What were they waiting for?
I'd read once that discretion was the better part of valor, and I hadn't understood it at the time. Now that I was older and wiser, the saying told me it wasn't always cowardly to run from a fight—especially a fight I would definitely lose. And I had already lost enough today.
I ran.
Ran full-tilt out of there, down Corcoran Street, away from the jail and my friends. The thunder of feet behind me made my adrenaline spike. They were chasing me. I'd hunted in this part of the city dozens of times and I knew these streets, but they looked so different during the day. I knew darkness and shadows, not sunlight and reflections. I ducked through an unfinished construction site which was little more than a hole in the ground surrounded by plank fencing. I scanned for weapons along the way, hoping for a crow bar or even a solid piece of two-by-four.
Nothing.
The goblins kept pace, their huffing and snarls growing louder. Fear chilled me to the bone, and I ran harder, faster. Ducked through a hole in the fence and came out on another side street. More empty lots. I kept running north, aiming for a bigger population that might scare the little bastards off.
Something slammed into me sideways, and I tumbled to the pavement in a pained heap, scraping skin off my elbows. I threw a fist at the goblin that had knocked me down. Hit it right in the eye. It screeched and backed off. I rolled sideways and lurched up to my knees. Another goblin leapt on my back and knocked me flat onto my stomach.

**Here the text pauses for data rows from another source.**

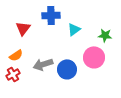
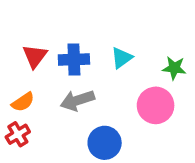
blue cross: (51, 15) -> (74, 60), moved
gray arrow: (43, 64) -> (77, 100), moved
blue circle: (67, 69) -> (105, 143), moved

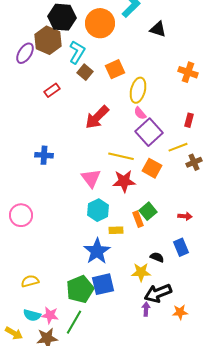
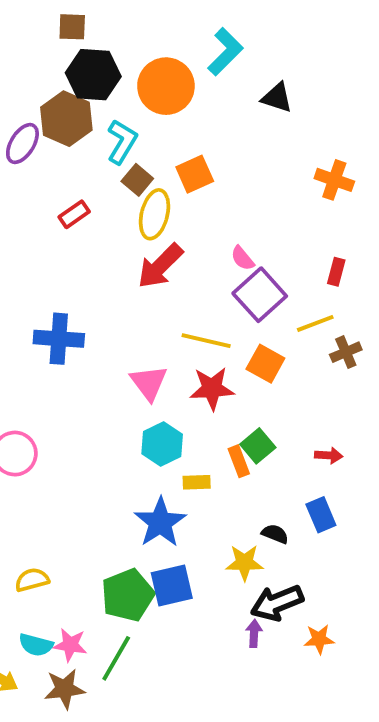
yellow ellipse: (138, 90) -> (154, 214), moved
blue cross: (44, 155) -> (59, 339), size x1.4

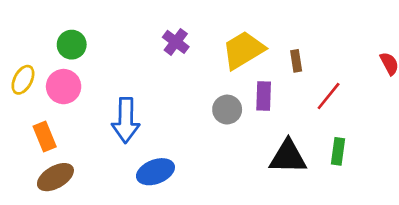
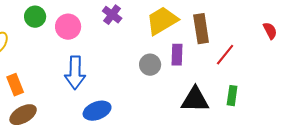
brown rectangle: (296, 61) -> (201, 29), size x1.8
pink circle: (64, 87) -> (68, 27), moved

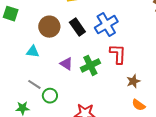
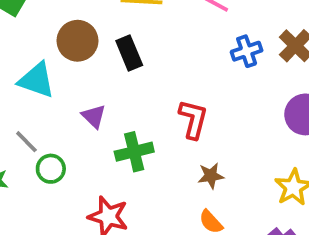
blue cross: (106, 25) -> (247, 51), moved, size x0.7
cyan triangle: (33, 51) -> (37, 80), size x1.5
green cross: (90, 65) -> (134, 152), moved

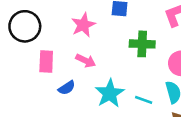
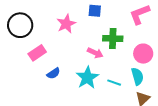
pink rectangle: (46, 61) -> (37, 53), turned 54
pink arrow: (86, 61) -> (95, 53), moved

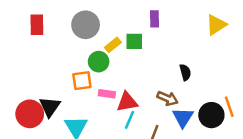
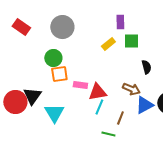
red rectangle: (37, 25) -> (21, 27), turned -54
green square: (134, 41) -> (131, 41), moved
yellow rectangle: (113, 45) -> (108, 44), moved
green circle: (99, 62) -> (53, 58), moved
blue triangle: (183, 117) -> (144, 105), turned 30

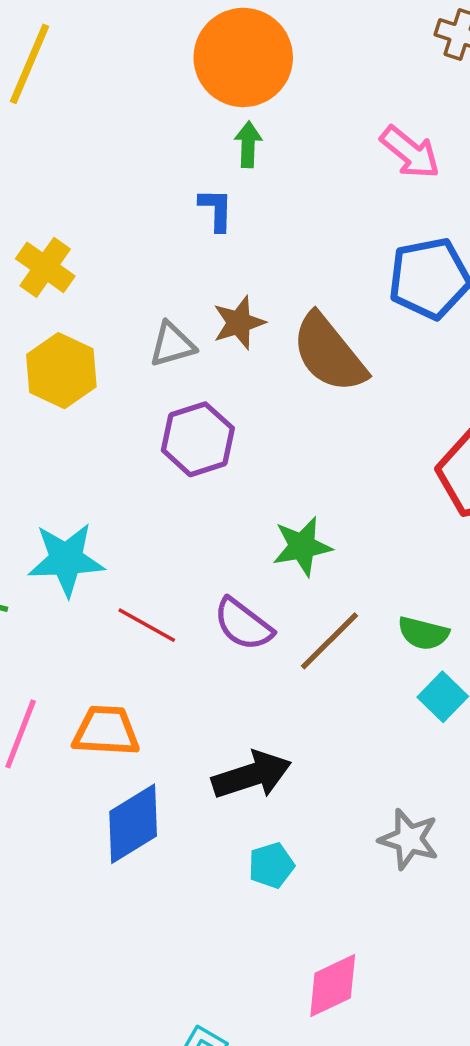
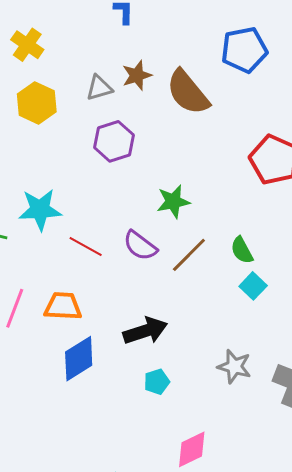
green semicircle: (423, 633) -> (242, 250), turned 48

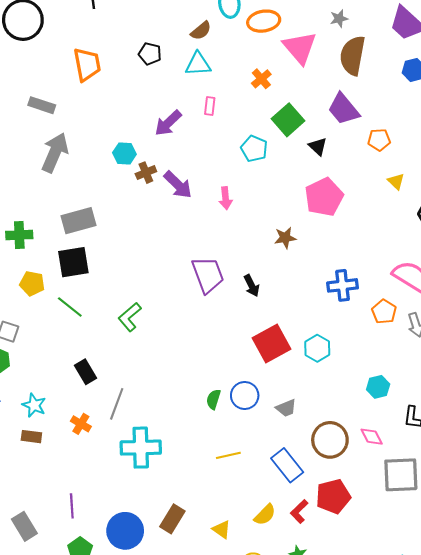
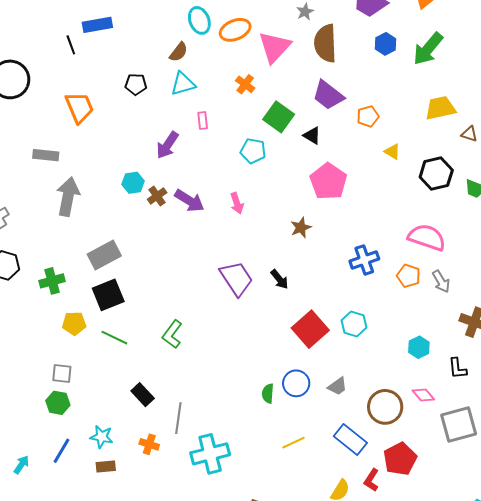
pink triangle: (300, 48) -> (274, 47), turned 36

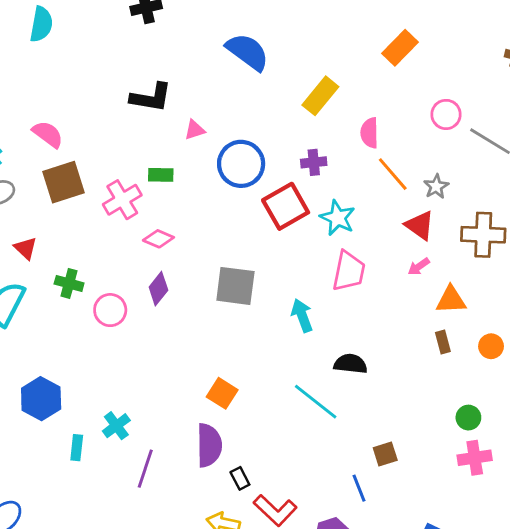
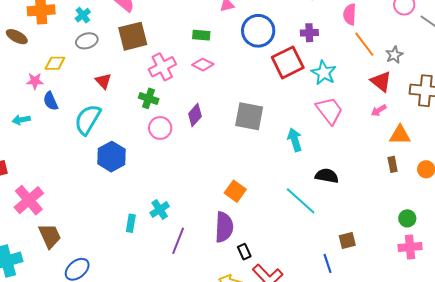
pink cross: (122, 200) -> (162, 67), moved
pink diamond: (158, 239) -> (203, 65), moved
pink trapezoid: (349, 271) -> (329, 111), turned -52
green cross: (69, 283) -> (149, 98), moved
blue hexagon: (41, 399) -> (111, 157), moved

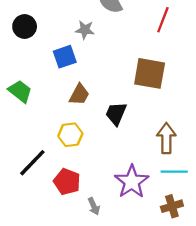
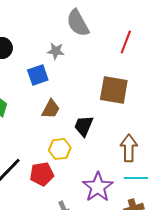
yellow hexagon: (70, 135) -> (60, 149), moved
red pentagon: (67, 182) -> (42, 174), moved, turned -30

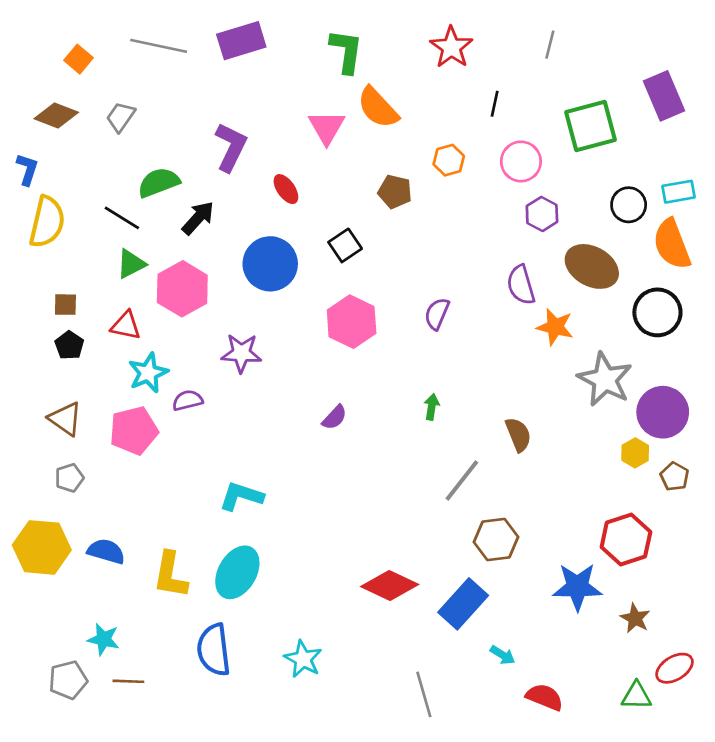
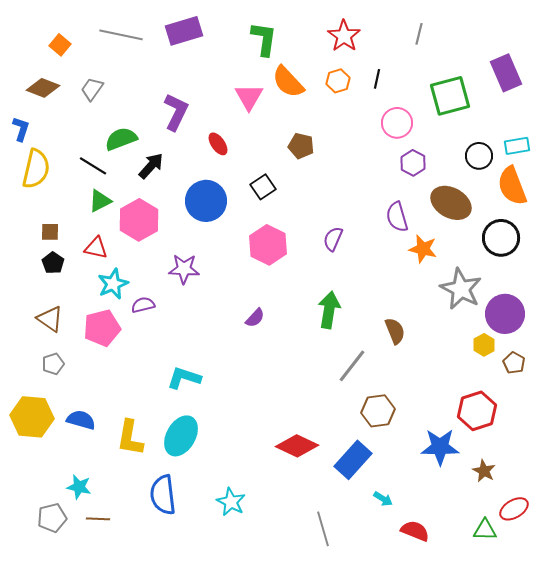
orange hexagon: (449, 160) -> (338, 81), moved
green arrow: (432, 407) -> (329, 310), size x1.8

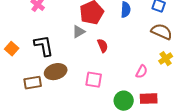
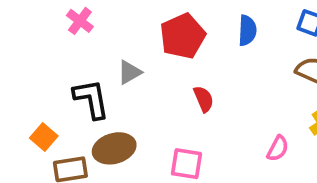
gray triangle: (79, 32) -> (129, 72), moved
orange square: (12, 49) -> (44, 137), moved

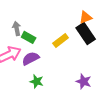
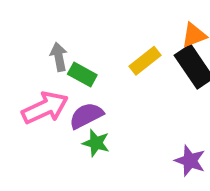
yellow rectangle: (61, 40) -> (145, 61), moved
green star: (37, 81) -> (96, 143), moved

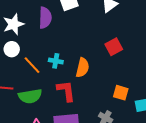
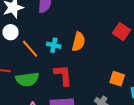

I twisted sharply and mashed the smaller creature beneath me, using my shoulder blades to slam its head into the pavement with a solid crunch. Its hold on my back loosened. I lunged away and came face to face with another goblin. It bared jagged teeth at me, practically smiling, while its three companions circled us.
I am in so much trouble.
"Who sent you?" I asked.
They started giggling, which was a truly horrific sound, like manic, phlegmy coughing mixed with nails screeching down a chalkboard. I wanted cover my ears, but didn't dare move. If they all attacked at once, I was dead. I'd been killed by goblins once, and I'd be damned if I was going out that way again.
The goblin nearest me licked his lips with a thick purple tongue. "Nessa," it snarled.
"Nessa," the others repeated like a Greek chorus. Truly fucking creepy.
A distant rumbling caught my attention, like a train coming down the tracks. Only it was closer than the railroad, which was two blocks to the west. Please, God, be a car.
The goblins tensed, their pointed ears twitching and swiveling like a dog's. The rumbling grew closer. And then the head of the goblin farthest to my left exploded with the simultaneous report of a gunshot. Relief hit me hard, and I channeled it into hitting the goblin nearest me in the face. It tumbled sideways from the unexpected blow, and I tucked and rolled in the opposite direction.